Instructions to follow:
Whenever a line in the records below contains "Footprint", pick it out.

BEGIN Extracted records

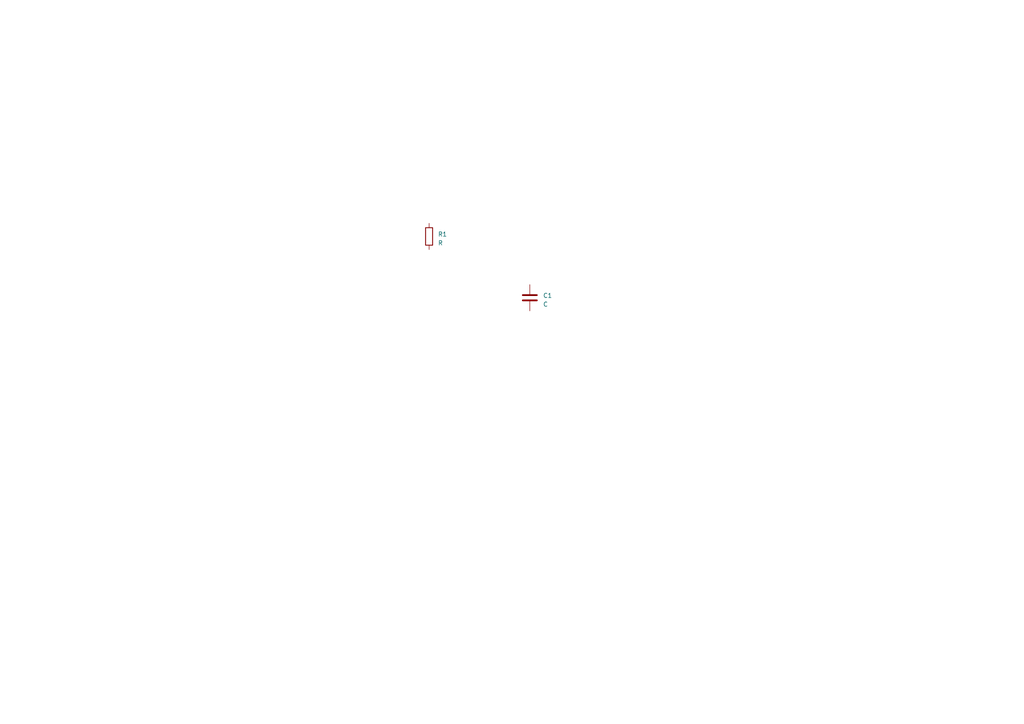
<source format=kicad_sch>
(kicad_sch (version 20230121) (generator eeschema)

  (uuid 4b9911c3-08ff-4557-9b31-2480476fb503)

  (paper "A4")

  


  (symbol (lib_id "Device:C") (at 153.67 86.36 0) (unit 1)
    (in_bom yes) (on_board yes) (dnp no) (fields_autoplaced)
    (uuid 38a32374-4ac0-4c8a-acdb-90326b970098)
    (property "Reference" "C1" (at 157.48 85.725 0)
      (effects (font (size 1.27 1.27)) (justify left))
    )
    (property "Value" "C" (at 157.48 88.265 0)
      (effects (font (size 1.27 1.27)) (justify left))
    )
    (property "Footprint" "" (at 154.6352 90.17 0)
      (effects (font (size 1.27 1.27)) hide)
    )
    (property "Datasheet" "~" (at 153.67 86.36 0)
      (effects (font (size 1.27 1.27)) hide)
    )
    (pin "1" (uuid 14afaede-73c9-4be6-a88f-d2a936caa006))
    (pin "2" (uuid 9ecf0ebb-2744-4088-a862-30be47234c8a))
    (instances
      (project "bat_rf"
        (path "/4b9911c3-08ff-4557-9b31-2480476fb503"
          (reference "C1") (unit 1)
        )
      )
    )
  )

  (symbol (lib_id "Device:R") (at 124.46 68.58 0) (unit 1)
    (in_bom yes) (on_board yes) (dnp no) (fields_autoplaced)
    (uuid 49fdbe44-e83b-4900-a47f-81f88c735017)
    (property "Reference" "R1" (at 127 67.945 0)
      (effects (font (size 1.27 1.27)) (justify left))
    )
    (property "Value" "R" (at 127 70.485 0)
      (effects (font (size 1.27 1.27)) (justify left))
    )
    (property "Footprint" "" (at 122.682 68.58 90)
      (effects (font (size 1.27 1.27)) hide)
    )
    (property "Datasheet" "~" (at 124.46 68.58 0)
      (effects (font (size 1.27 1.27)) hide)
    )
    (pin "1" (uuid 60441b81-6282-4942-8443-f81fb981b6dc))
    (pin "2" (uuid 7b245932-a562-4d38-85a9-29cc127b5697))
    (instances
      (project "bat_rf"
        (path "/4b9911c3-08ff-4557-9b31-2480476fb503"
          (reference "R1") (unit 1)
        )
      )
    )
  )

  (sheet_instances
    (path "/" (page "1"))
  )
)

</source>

END Extracted records
BEGIN Extracted records

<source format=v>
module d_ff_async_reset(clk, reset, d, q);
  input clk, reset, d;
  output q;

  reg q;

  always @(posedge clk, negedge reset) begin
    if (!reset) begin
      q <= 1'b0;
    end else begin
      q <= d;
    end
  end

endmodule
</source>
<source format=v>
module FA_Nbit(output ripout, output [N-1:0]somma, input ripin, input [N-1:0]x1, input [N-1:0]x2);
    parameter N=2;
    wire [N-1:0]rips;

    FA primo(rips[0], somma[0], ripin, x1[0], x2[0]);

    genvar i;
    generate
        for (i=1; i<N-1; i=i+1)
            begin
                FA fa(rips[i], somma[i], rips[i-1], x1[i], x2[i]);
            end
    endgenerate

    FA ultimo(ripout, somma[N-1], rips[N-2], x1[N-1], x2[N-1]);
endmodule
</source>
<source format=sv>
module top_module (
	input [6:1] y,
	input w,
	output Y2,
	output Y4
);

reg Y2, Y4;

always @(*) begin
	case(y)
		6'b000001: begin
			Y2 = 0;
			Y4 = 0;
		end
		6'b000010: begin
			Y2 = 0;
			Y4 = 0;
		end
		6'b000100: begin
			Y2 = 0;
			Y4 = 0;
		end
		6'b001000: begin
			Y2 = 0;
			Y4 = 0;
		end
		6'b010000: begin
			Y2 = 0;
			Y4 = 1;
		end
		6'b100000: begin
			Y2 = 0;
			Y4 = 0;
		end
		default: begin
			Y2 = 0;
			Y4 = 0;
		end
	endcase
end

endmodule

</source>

END Extracted records

Solution to the exercise:
    (property "Footprint" "" (at 154.6352 90.17 0)
    (property "Footprint" "" (at 122.682 68.58 90)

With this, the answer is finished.